• **REQUIRED WORK**:
Show, in full, each line of the entries below that contains the string "logged". Only occurrences with the same capitalization count.

(Stored records)
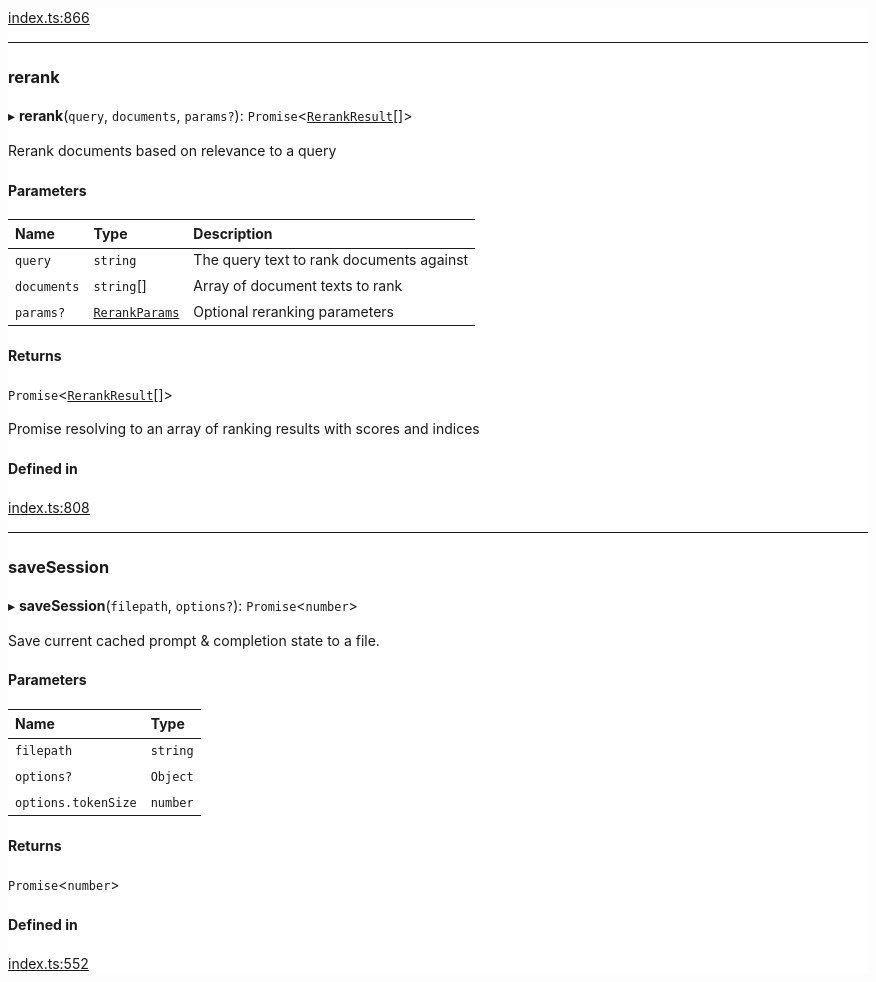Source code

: [index.ts:866](https://github.com/mybigday/llama.rn/blob/b279dce/src/index.ts#L866)

___

### rerank

▸ **rerank**(`query`, `documents`, `params?`): `Promise`<[`RerankResult`](../README.md#rerankresult)[]\>

Rerank documents based on relevance to a query

#### Parameters

| Name | Type | Description |
| :------ | :------ | :------ |
| `query` | `string` | The query text to rank documents against |
| `documents` | `string`[] | Array of document texts to rank |
| `params?` | [`RerankParams`](../README.md#rerankparams) | Optional reranking parameters |

#### Returns

`Promise`<[`RerankResult`](../README.md#rerankresult)[]\>

Promise resolving to an array of ranking results with scores and indices

#### Defined in

[index.ts:808](https://github.com/mybigday/llama.rn/blob/b279dce/src/index.ts#L808)

___

### saveSession

▸ **saveSession**(`filepath`, `options?`): `Promise`<`number`\>

Save current cached prompt & completion state to a file.

#### Parameters

| Name | Type |
| :------ | :------ |
| `filepath` | `string` |
| `options?` | `Object` |
| `options.tokenSize` | `number` |

#### Returns

`Promise`<`number`\>

#### Defined in

[index.ts:552](https://github.com/mybigday/llama.rn/blob/b279dce/src/index.ts#L552)
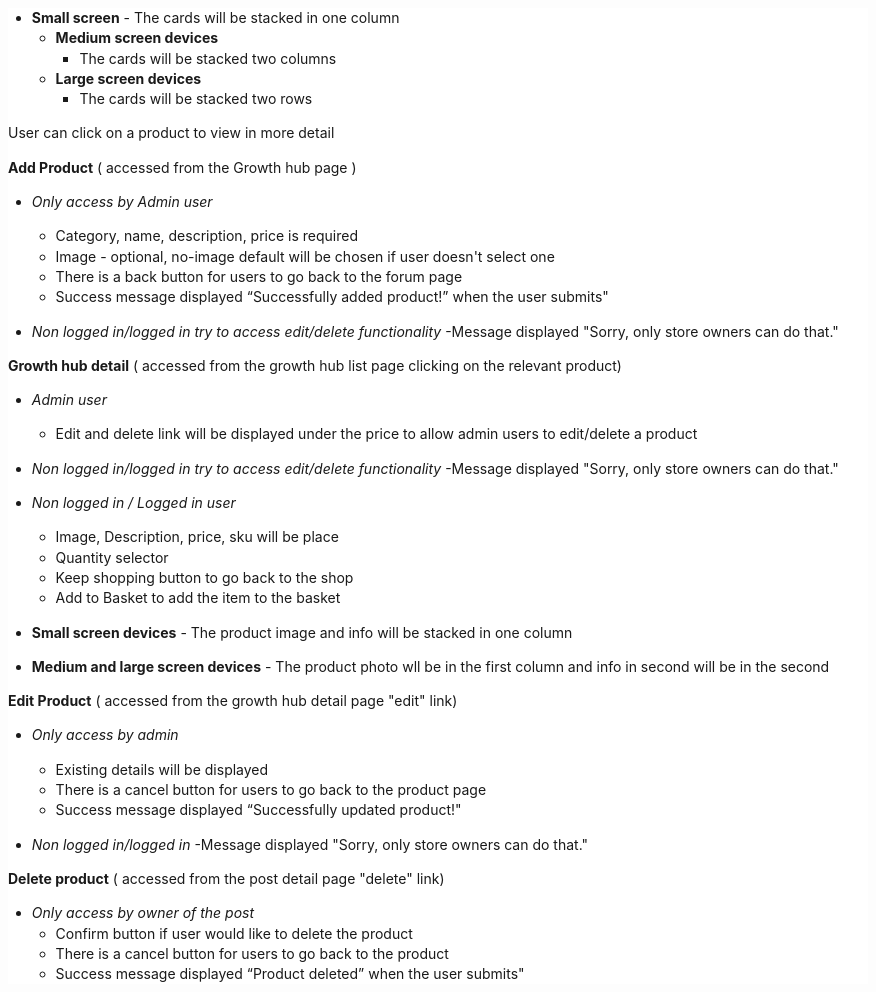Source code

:  - **Small screen**
        - The cards will be stacked in one column
    - **Medium screen devices**
        - The cards will be stacked two columns
    - **Large screen devices**
        - The cards will be stacked two rows

User can click on a product to view in more detail

**Add Product**
( accessed from the Growth hub page )
- *Only access by Admin user*

    - Category, name, description, price is required
    - Image - optional, no-image default will be chosen if user doesn't select one
    - There is a back button for users to go back to the forum page
    - Success message displayed “Successfully added product!” when the user submits"


- *Non logged in/logged in try to access edit/delete functionality* 
    -Message displayed "Sorry, only store owners can do that."

**Growth hub detail**
( accessed from the growth hub list page clicking on the relevant product)

- *Admin user*
    - Edit and delete link will be displayed under the price to allow admin users to edit/delete a product
- *Non logged in/logged in try to access edit/delete functionality* 
    -Message displayed "Sorry, only store owners can do that."

- *Non logged in / Logged in user*
    - Image, Description, price, sku will be place
    - Quantity selector
    - Keep shopping button to go back to the shop
     - Add to Basket to add the item to the basket

- **Small screen devices**
        - The product image and info will be stacked in one column
- **Medium and large screen devices**
        - The product photo wll be in the first column and info in second will be in the second

**Edit Product**
( accessed from the growth hub detail page "edit" link)
- *Only access by admin*
    - Existing details will be displayed
    - There is a cancel button for users to go back to the product page
    - Success message displayed “Successfully updated product!"
    
- *Non logged in/logged in* 
    -Message displayed "Sorry, only store owners can do that."

**Delete product**
( accessed from the post detail page "delete" link)
- *Only access by owner of the post*
    - Confirm button if user would like to delete the product
    - There is a cancel button for users to go back to the product
    - Success message displayed “Product deleted” when the user submits"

• **YOUR RESPONSE**:
- *Non logged in/logged in try to access edit/delete functionality* 
- *Non logged in/logged in try to access edit/delete functionality* 
- *Non logged in / Logged in user*
- *Non logged in/logged in* 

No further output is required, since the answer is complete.